Very slow updates vs. inserts

Posted: Tue Mar 29, 2005 2:57 pm
by RodBarnes
I am seeing VERY slow times when using an update vs. an insert (3 rows/second vs. 3000 rows/second). Is this normal for DataStage to exhibit this drastic of a difference?

I am relatively new to DataStage but have successfully created an ETL sequence that works very well using a type 2 (Kimball) model where each change in pertinent data creates a new record via inserts. No updates are done to the existing rows.

However, I needed to add a new element to the target and that required a way to initialize data in that new element outside of the normal ETL sequence.
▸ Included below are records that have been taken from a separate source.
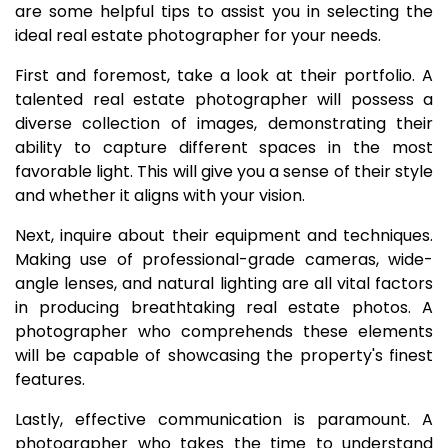
are some helpful tips to assist you in selecting the
ideal real estate photographer for your needs.
First and foremost, take a look at their portfolio. A
talented real estate photographer will possess a
diverse collection of images, demonstrating their
ability to capture different spaces in the most
favorable light. This will give you a sense of their style
and whether it aligns with your vision.
Next, inquire about their equipment and techniques.
Making use of professional-grade cameras, wide-
angle lenses, and natural lighting are all vital factors
in producing breathtaking real estate photos. A
photographer who comprehends these elements
will be capable of showcasing the property's finest
features.
Lastly, effective communication is paramount. A
photographer who takes the time to understand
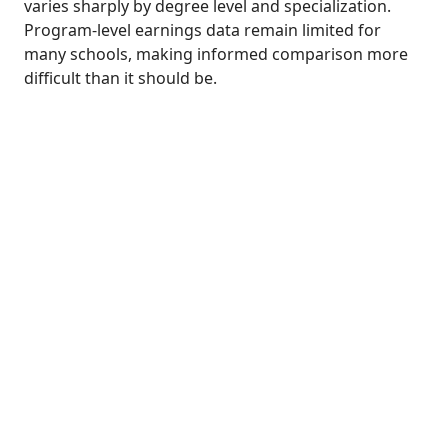
varies sharply by degree level and specialization.
Program-level earnings data remain limited for
many schools, making informed comparison more
difficult than it should be.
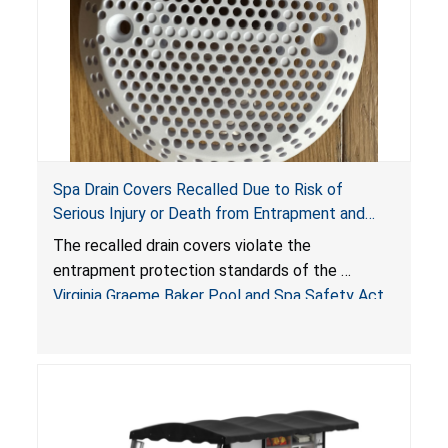
Spa Drain Covers Recalled Due to Risk of
Serious Injury or Death from Entrapment and
Drowning Hazards; Violate Virginia Graeme Baker
The recalled drain covers violate the
Pool & Spa Safety Act; Sold on Amazon by
entrapment protection standards of the
Arrogantf
Virginia Graeme Baker Pool and Spa Safety Act
(VGBA)
, posing entrapment and drowning hazards to
consumers.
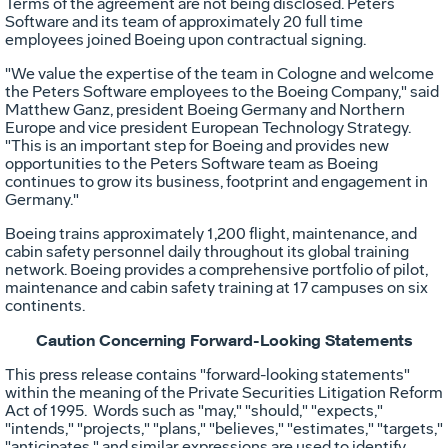
Terms of the agreement are not being disclosed. Peters
Software and its team of approximately 20 full time
employees joined Boeing upon contractual signing.
"We value the expertise of the team in
Cologne
and welcome
the Peters Software employees to the Boeing Company," said
Matthew Ganz
, president Boeing Germany and
Northern
Europe
and vice president European Technology Strategy.
"This is an important step for Boeing and provides new
opportunities to the Peters Software team as Boeing
continues to grow its business, footprint and engagement in
Germany
."
Boeing trains approximately 1,200 flight, maintenance, and
cabin safety personnel daily throughout its global training
network. Boeing provides a comprehensive portfolio of pilot,
maintenance and cabin safety training at 17 campuses on six
continents.
Caution Concerning Forward-Looking Statements
This press release contains "forward-looking statements"
within the meaning of the Private Securities Litigation Reform
Act of 1995. Words such as "may," "should," "expects,"
"intends," "projects," "plans," "believes," "estimates," "targets,"
"anticipates," and similar expressions are used to identify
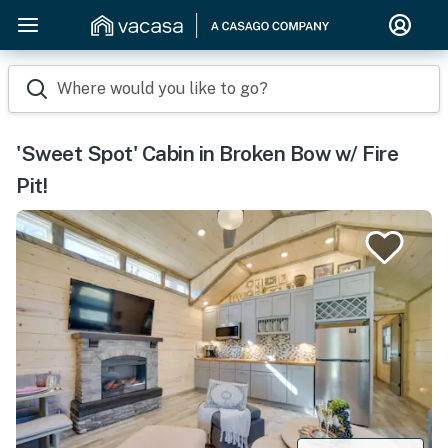
Where would you like to go?
'Sweet Spot' Cabin in Broken Bow w/ Fire
Pit!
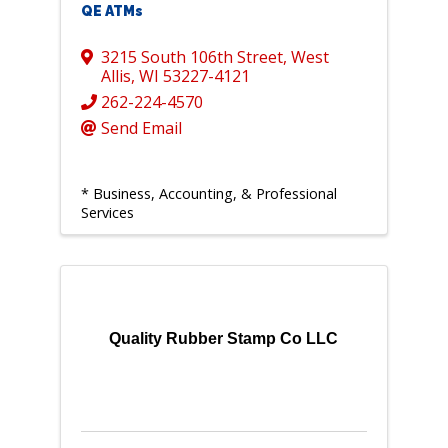
QE ATMs
3215 South 106th Street
,
West
Allis
,
WI
53227-4121
262-224-4570
Send Email
* Business, Accounting, & Professional
Services
Quality Rubber Stamp Co LLC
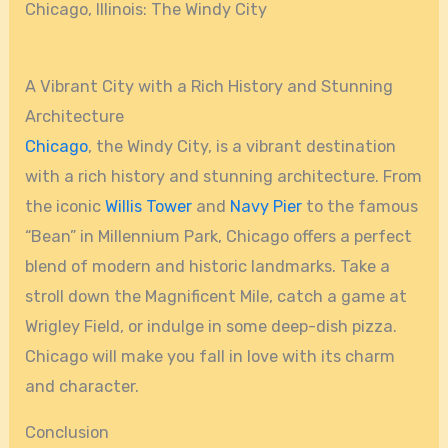
Chicago, Illinois: The Windy City
A Vibrant City with a Rich History and Stunning
Architecture
Chicago
, the Windy City, is a vibrant destination
with a rich history and stunning architecture. From
the iconic
Willis Tower
and
Navy Pier
to the famous
“Bean” in Millennium Park, Chicago offers a perfect
blend of modern and historic landmarks. Take a
stroll down the Magnificent Mile, catch a game at
Wrigley Field, or indulge in some deep-dish pizza.
Chicago will make you fall in love with its charm
and character.
Conclusion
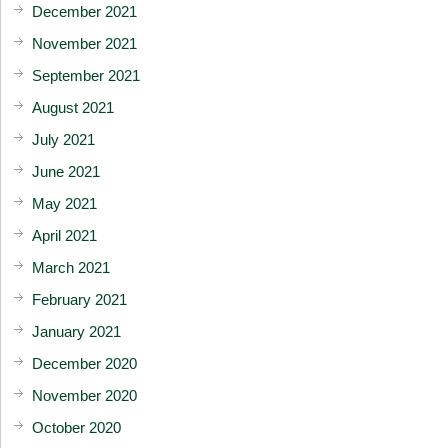
December 2021
November 2021
September 2021
August 2021
July 2021
June 2021
May 2021
April 2021
March 2021
February 2021
January 2021
December 2020
November 2020
October 2020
I did this by creating a new job that builds a hash of the keys and initial values, then uses an MSOLEDB stage to export the data to a sequential file. Another job then runs through this sequential file and feeds the output to an MSOLEDB update stage to update the new element in each row. When done, it regenerates the CRC hash file so that I don't get a huge set of inserts on the next run of the ETL. I am using an "Update existing records only" Input Action on the update stage.

What I found was it all worked but the update stage was incredibly slow. Probably there are some settings that will help me tune this?

Thanks for any ideas or suggestions.

Posted: Tue Mar 29, 2005 4:09 pm
by ray.wurlod
This is more an artifact of database behaviour rather than DataStage behaviour. A lot more checking takes place for an UPDATE than for an INSERT. You haven't encountered in noticeably in the past because you haven't been throwing the volume of rows at the database that DataStage is.

Posted: Tue Mar 29, 2005 4:35 pm
by roy
Hi,
search for existing posts on this subject.
there are several ways including:
1. rebuild new table and make a switch
2. load the values and keys to a temp table then run an update sql with join on the 2 tables.

p.s:
if DS was the cause for your slow performance in update you would not have got better performance in inserts.

IHTH,

Posted: Wed Mar 30, 2005 10:26 am
by RodBarnes
Thanks, ray.wurlod. I suspected that was the case but was hoping there was some tuning in DS I could use. :-)

roy, I did search but didn't seem to find anything that particularly fit my question. #1 might work but I would need to include the keys from the original table in the inserts into the new table. I'll give this some thought.

I am intrigued by your #2: Could you elaborate on this? I understand the part about creating a temp table. Are you saying then to do an update that joins the two tables, updating values from one to the other? I've never tried that before and want to be sure I understand what you are recommending.

Thanks.

Posted: Wed Mar 30, 2005 10:54 am
by chulett
Roy is referring to something that I've heard called an 'Upsert'. Specifically (in Oracle for example) you can load your data into a temp table and then use the MERGE command to get new records and updates from the temp table to the target table by defining the join and telling it what to do when it 'matches' and 'not matches'. It can be enormously faster than pushing updates down an OCI link if done right.

Not sure what the equivalent (if any) would be for you. :?

Posted: Wed Mar 30, 2005 11:28 am
by roy
Hi,
You got the idea, I think SQLServer also has the ability to update 1 table with a join to another one.
I just can't remember the syntax it was about 2 years ago.

ask your DBAs or check with the help.

IHTH,